On aurait été en droit d’espérer que cette ouverture planétaire se fasse en terrain stable et contrôlé. Pas du tout. Elle a été lancée dès le départ dans la plus grande volatilité et avec tout le risque qui y est rattaché.

En effet, selon Mo Chaudhury, cette volatilité a été introduite par un acte originel : le découplage du dollar américain et de l’étalon-or, en 1972.

On peut le constater par le parcours extrêmement stable que les devises américaine et canadienne ont eues l’une par rapport à l’autre, tout au long des années 1950 et 1960.

En raison de l’abolition, dans les années 1970, des accords économiques de Bretton Woods, accords qui avaient organisé le système monétaire mondial à la fin de la Deuxième Guerre mondiale, les fluctuations entre les deux devises se sont aussitôt emballées.

Il en a été de même pour toutes les autres devises de la planète, ces fluctuations de devises entraînant une conséquence inévitable : les fluctuations de taux d’intérêt d’un pays à l’autre.

À partir de ce moment, tant les entreprises que les institutions financières ont dû se préoccuper de gérer les écarts de rendement entre monnaies et taux d’intérêt. Pour les spéculateurs, dit Mo Chaudhury, ce fut la fête.

Ce fut toutefois un casse-tête pour les entreprises. «Du risque, il y en a toujours eu, mais la pression est bien plus grande sur les entreprises pour qu’elles assurent une performance financière de trimestre en trimestre, fait remarquer Marie-Claude Beaulieu, directrice du service finance, assurance et immobilier et titulaire de la Chaire RBC en innovation financière de l’Université Laval. Il devient alors plus important d’éliminer des risques à court terme, tout au moins de les amenuiser.»

L’autre banque

Un autre facteur s’est ajouté à la double volatilité des taux de change et des taux d’intérêt : la déréglementation, qui prévaut depuis l’ère de Margaret Thatcher et de Ronald Reagan.
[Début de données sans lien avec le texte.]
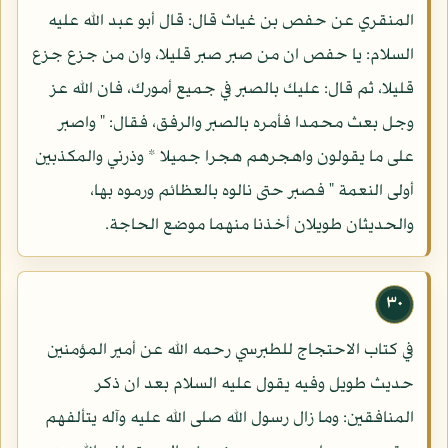
المنقري عن حفص بن غياث قال: قال أبو عبد الله عليه
السلام: يا حفص ان من صبر صبر قليلا، وان من جزع جزع
قليلا، ثم قال: عليك بالصبر في جميع أمورك، فان الله عز
وجل بعث محمدا فأمره بالصبر والرفق، فقال: " واصبر
على ما يقولون واهجرهم هجرا جميلا * وذرني والمكذبين
أولى النعمة " فصبر حتى نالوه بالعظائم ورموه بها،
والحديثان طويلان أخذنا منهما موضع الحاجة.
٣٠
في كتاب الاحتجاج للطبرسي رحمه الله عن أمير المؤمنين
حديث طويل وفيه يقول عليه السلام بعد ان ذكر
المنافقين: وما زال رسول الله صلى الله عليه وآله يتألفهم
«La déréglementation a permis de changer le modèle d’affaires des banques et leur a permis de prendre n’importe quel risque, affirme Mo Chaudhury. Les banques ont de plus en plus participé au trading pour leur propre compte.»

Cela constitue un changement de paradigme fondamental dans les institutions financières : le passage d’un modèle de gestion du risque de crédit à un modèle de gestion du risque fiduciaire (voir «Dures leçons en gestion de risque» dans notre édition de mi-février 2013), comme le caractérise Robert Pouliot, chargé de cours à l’École des sciences de la gestion de l’UQAM.

«On est passé d’un système bancaire dominé par les dépôts et le crédit à un système dominé par les marchés de capitaux, fait-il ressortir. Dès le début du monde fiduciaire, le calcul du risque est devenu plus glissant et incertain.»

Or, les banques doivent maintenant ajuster deux risques fondamentaux, signale-t-il : d’un côté, jongler avec des outils financiers d’une forte instabilité (actions, options, contrats à terme, dérivés de toutes sortes) ; de l’autre, composer avec cette situation pour que cela ne nuise pas à leur solvabilité et ne les empêche pas de protéger l’épargne des déposants.

Un outil repose au centre de ce vaste environnement instable, fluctuant, volatil, à risque décuplé, notent les trois intervenants auxquels Finance et Investissement a parlé : le produit financier dérivé, dont l’histoire se découpe en quatre étapes.

D’abord, la théorie universitaire a élaboré des notions et des concepts pour discerner, découper et morceler tous les types de risque.

Ensuite, on a mis au point des modèles mathématiques pour quantifier ces différentes dimensions de risque.

Puis, on a mis au point une foule de produits dérivés pour effectuer ce morcellement et ce découpage du risque, par exemple les dérivés de crédit comme les titres adossés à des portefeuilles de dette (les fameux collateralized debt obligations, ou CDO).

Enfin, l’informatique a permis de gérer en un millionième de seconde des millions de transactions et de soutenir un vaste entrelacs d’équations et de variables simultanées, bien au-delà des capacités de n’importe quelle armée de gestionnaires humains.

Résultat paradoxal : à force de gérer une multitude de risques particuliers et de tenter, à l’aide de produits dérivés, de transférer ces risques à d’autres acteurs de l’industrie, on en est venu à mettre en évidence un risque que personne n’avait vu venir, note Marie-Claude Beaulieu : le risque systémique. C’est celui qui a explosé en 2008, et que peu ont vu venir.